Researchers at the Children’s Hospital in Boston have come up with a way to detect microscopic cancerous tumors in mice at a very early stage by using Ciphergen’s ProteinChip technology to measure the levels of certain proteins in platelets.
The news, which triggered a huge jump in Ciphergen stock, was presented this week at the American Society of Hematology’s annual meeting in San Diego. The findings are significant because platelet monitoring allowed researchers to identify the presence of tumors before the tumors were able to begin recruiting new blood vessels to feed themselves, and to grow.
The platelet angiogenic profile — a measurement of proteins in platelets that contribute to the development of new blood vessels — is a biomarker for tumor development, much like high cholesterol levels are biomarkers for heart disease, explained Judah Folkman, one of the lead authors of the study presented this week.
The study is in press to be published in an upcoming issue of the journal Blood.
“Ninety-nine out of 100 human tumors never become angiogenic, meaning they never learn how to recruit new blood vessels,” said Folkman. “When they do become angiogenic, they start to release angiogenic proteins, and those proteins are picked up by platelets in blood.”
Folkman and his research group, including co-principal author Giannoula Klement, used SELDI protein chips from Ciphergen to identify a number of angiogenic proteins, including VEGF, bFGF, PDGF, PF4, endostatin and tumstatin that are elevated in platelets in the presence of microscopic human tumors implanted into mice. The tumors are so tiny that they would be undetectable by other clinical means.
In response to news of Folkman’s research group’s results, shares of Ciphergen soared by 27 percent on Dec. 7 to $4.20 per share.
“We are delighted to see that our SELDI ProteinChip technology has enabled the discovery and quantifiable assay of biomarkers, which potentially may be used for early diagnosis of cancer, allowing for earlier treatment,” said William Rich, CEO of Ciphergen.
To treat angiogenic tumors before they begin to recruit blood vessels and grow, Folkman suggested using an angiogenesis inhibitor drug, such as doxycyline, endostatin, angiostatin, or thalidomide. He is currently conducting a study in mice to see what effect one of these drugs could have on the development of implanted microscopic human tumors.
If results in mice show that drugs that inhibit angiogenesis could stifle tumor development, then a human clinical trial may be started on patients that have had a tumor taken out in the past who are at high risk of developing new tumors, Folkman said.

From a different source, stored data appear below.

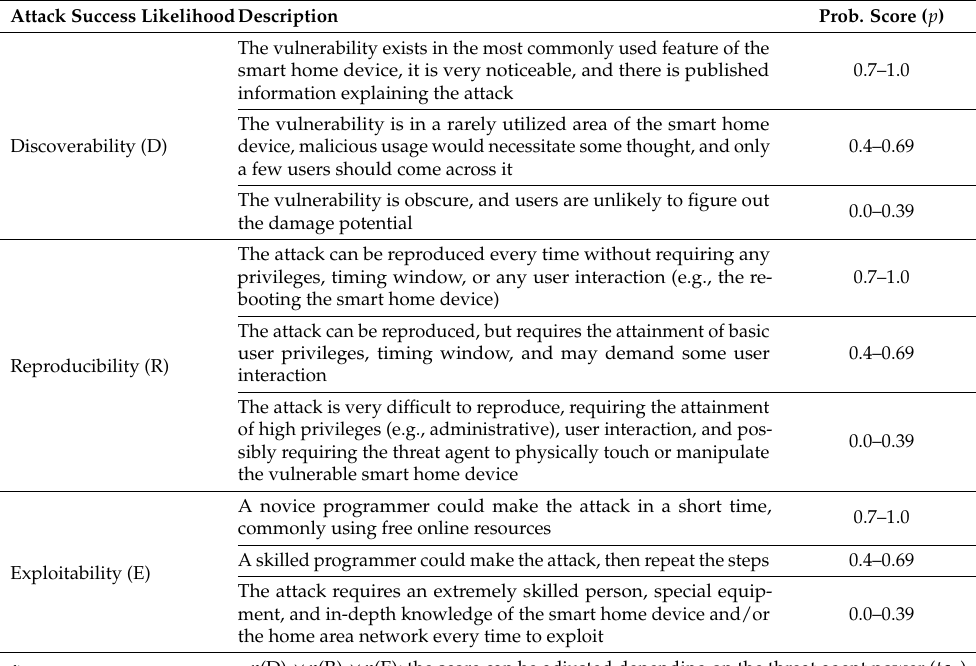
Table 4. Guidelines for grading the attack success likelihood ( α l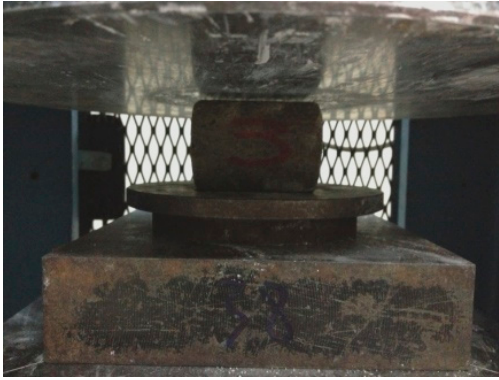
Figure 1. Setup for compressive strength tests.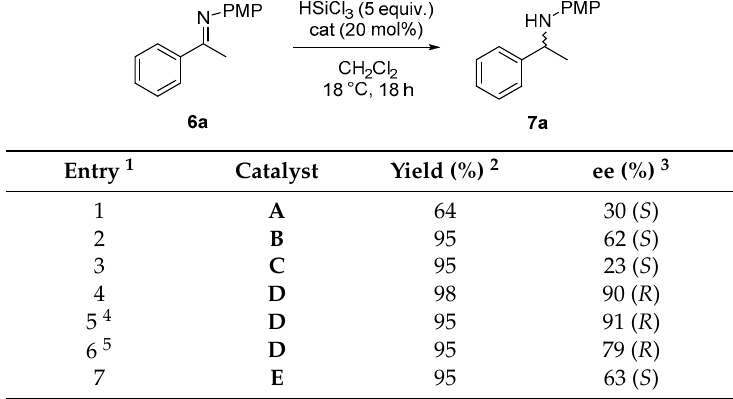
Molecules 2016 , 21 , 1182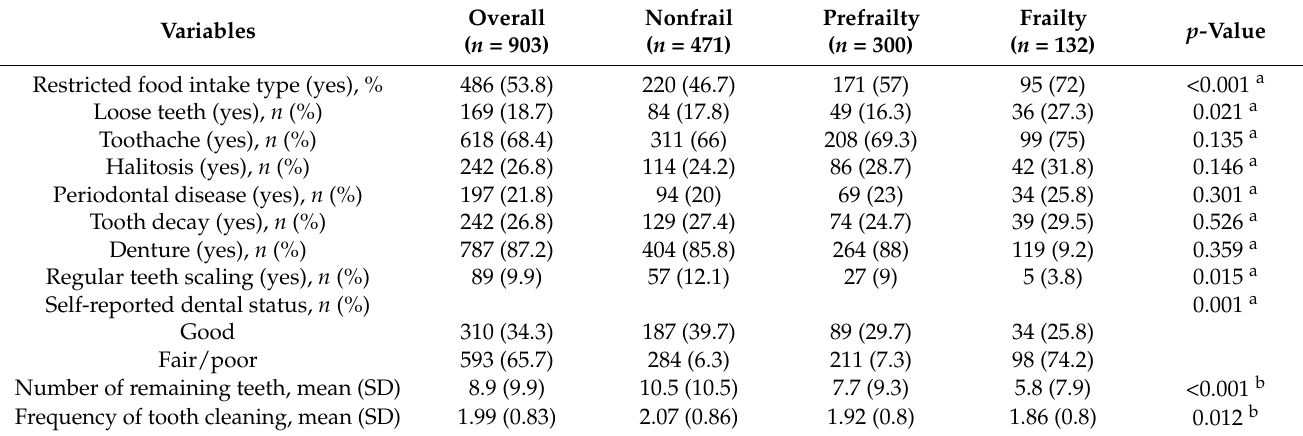
Table 2. Distribution of the participants based on self-perceived oral health.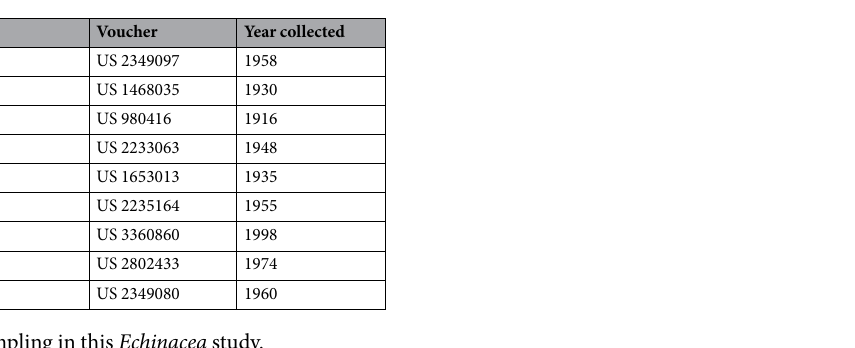
Table 5. Sampling in this Echinacea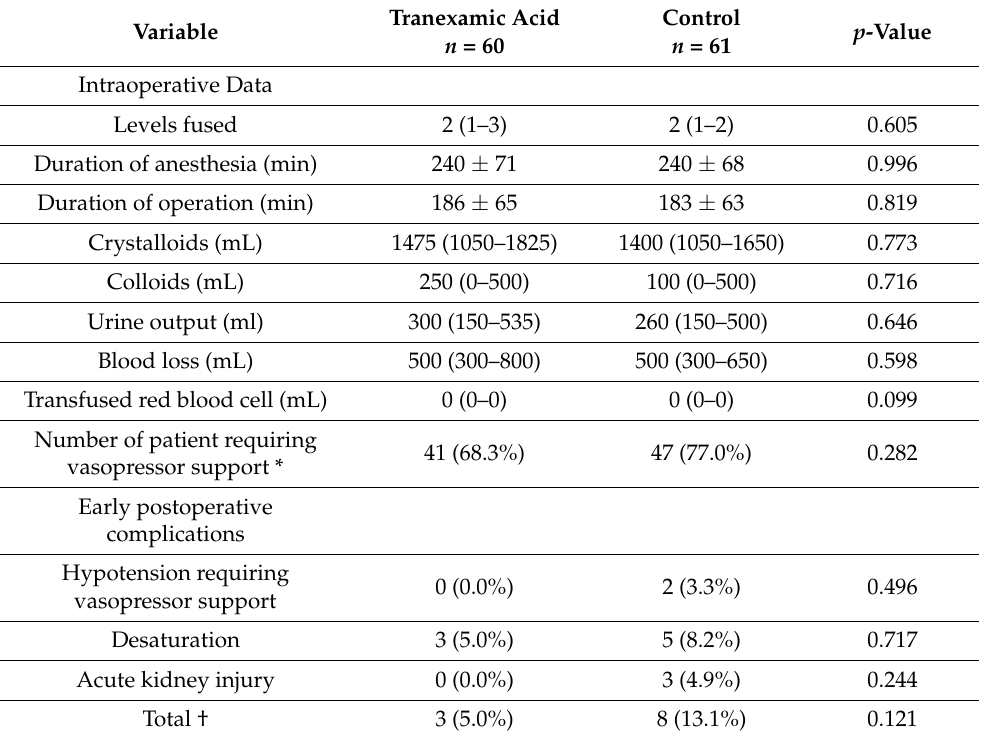
Table 2. Intraoperative data and early postoperative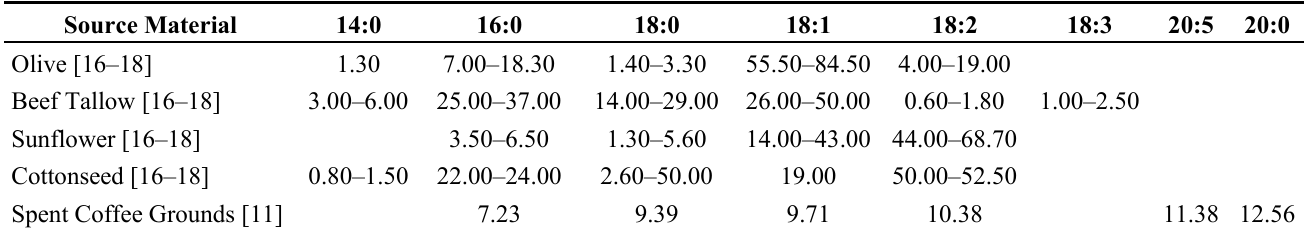
Table 1. Composition of Biodiesel Obtained from Different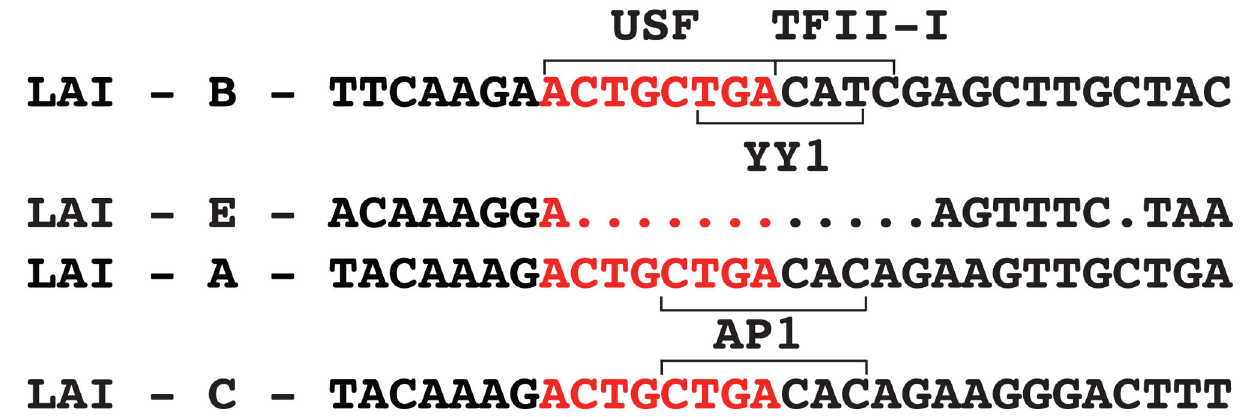
Figure 7. Multiple transcription factors, including YY1, directly bind near the conserved RBEIII element. The RBEIII sequence (red) and flanking sequences are shown, indicating the positions bound by USF1/2, TFII-I and YY1. Sequence variations observed in HIV-1 subtypes LAI-B (pTY-LAI-dsRed), LAI-A, LAI-C and LAI-E are indicated. A binding site for AP1 identified in subtypes A and C is indicated [34]. doi: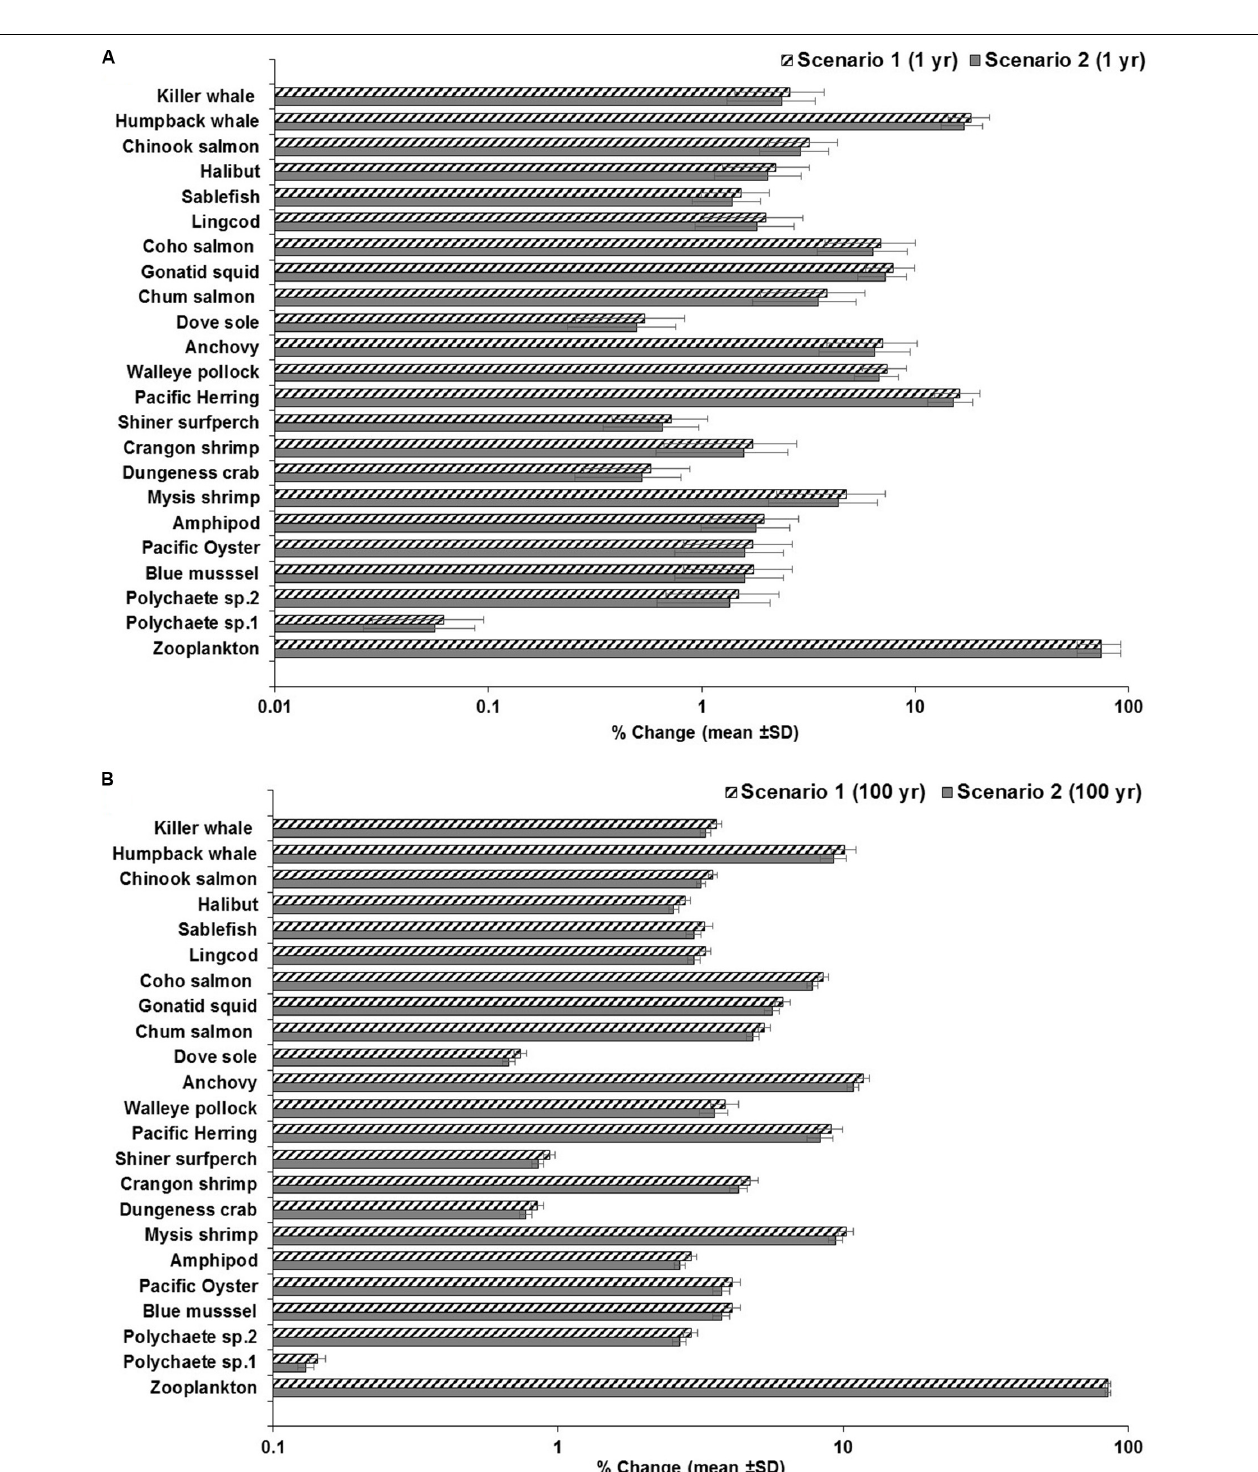
FIGURE 7 | Outcomes of the sensitivity analysis showing the response of the food web to changes in the elimination rate of zooplankton at 1 and 100 years. (A) scenario 1: from k E = 1/d to k E = 0.143/d with low concentrations in water and sediment (0.003 g/L and 0.266 g/kg dw, respectively) at 1 year, as a conservative scenario; scenario 2: from k E = 1/d to k E = 0.143/d with moderate concentrations in water and sediment (0.010 g/L and 0.886 g/kg dw) at 1 year, as a least conservative scenario (scenario 1); and (B) scenario 1: from k E = 1/d - to k E = 0.143/d at low concentrations in water and sediment (same as above) at 100 years, as a conservative scenario; scenario 2: from k E = 1/d to k E = 0.143/d with moderate concentrations in water and sediment (same as above) at 100 years, as a least conservative scenario.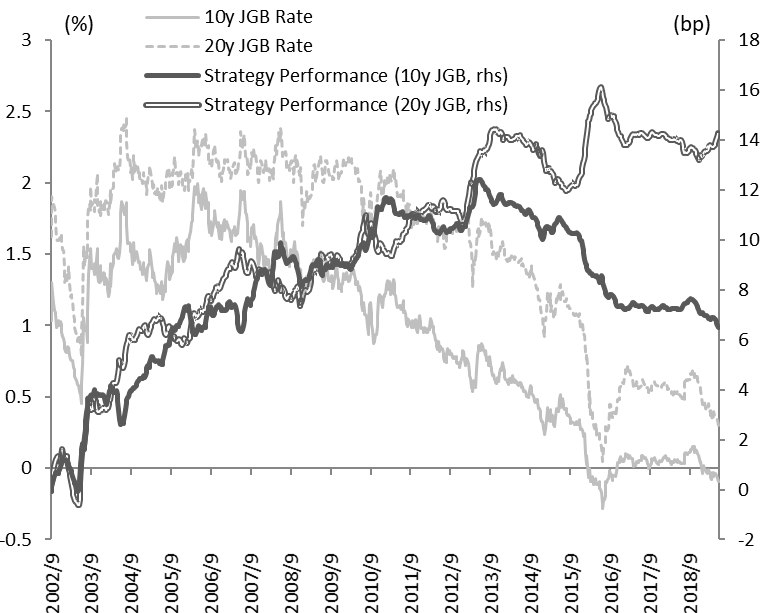
Figure 15. Interest rates and the result of the autoencoder-based investment strategies.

“You won’t know where the tumor is, so you can’t treat with radiotherapy or surgery,” Folkman pointed out. “And you can’t treat with chemotherapy because it’s cytotoxic. But what you can do is treat the biomarker until it goes down.”
This is the first time that scientists have looked at angiogenic proteins specifically in platelets, Folkman said. The researchers knew that the angiogenic proteins had to be going to some component in blood, other than plasma, because they were being secreted by tumors but were not elevated in plasma. They got the idea to look at platelets because they knew that platelets are the component in blood that are responsible for regulating blood vessel formation.
“It’s been known that those angiogenic proteins are there in platelets, but it hasn’t been known that they change [in level] in response to the presence of a very small, microscopic tumor,” said Folkman.
Tiny, non-angiogenic tumors that have a cancer genome but are not growing are actually quite common in humans, Folkman said. In fact, 98 percent of the population has an early-stage tumor in their thyroid. But of those tumors, only one out of every 1,000 ever switches to become an angiogenic, growing tumor, he said.
In breast cancer, about one out of 100 early-stage tumors convert to being angiogenic tumors, he added.
The platelet angiogenic profile can detect a wide range of tumor types and tumor sizes, but it remains to be seen if it can detect all tumor types, the researchers said. The profile can be used to track a tumor throughout its development, beginning from an early, in situ, or unmetastasized cancer, to a clinically visible stage.
As a tumor develops after it is become angiogenic, angiogenic proteins such as VEGF may be found to be elevated in plasma, Folkman pointed out.
“By that time you can see it in plasma, the tumor is about to be diagnosed,” he said.
Treatment of angiogenesis through angiogenesis inhibitor drugs could be analogous to the treatment of cholesterol using Pfizer’s antihypercholesterolemia drug Lipitor, Folkman said.
“Instead of waiting for the patient to get a heart attack, you start treating the biomarkers,” he said. “In this case, you’d be treating an invisible tumor guided by a biomarker which is the platelet angiogenic profile.”
An example of a good target for platelet angiogenic profile monitoring is someone who has had an operation to remove colon cancer, Folkman said. That individual could have a blood test taken every few months in addition to having x-rays periodically to see if a new tumor has developed.
“If the platelet angiogenic profile keeps rising over the years, it could mean that there is a metastasis hidden somewhere,” said Folkman.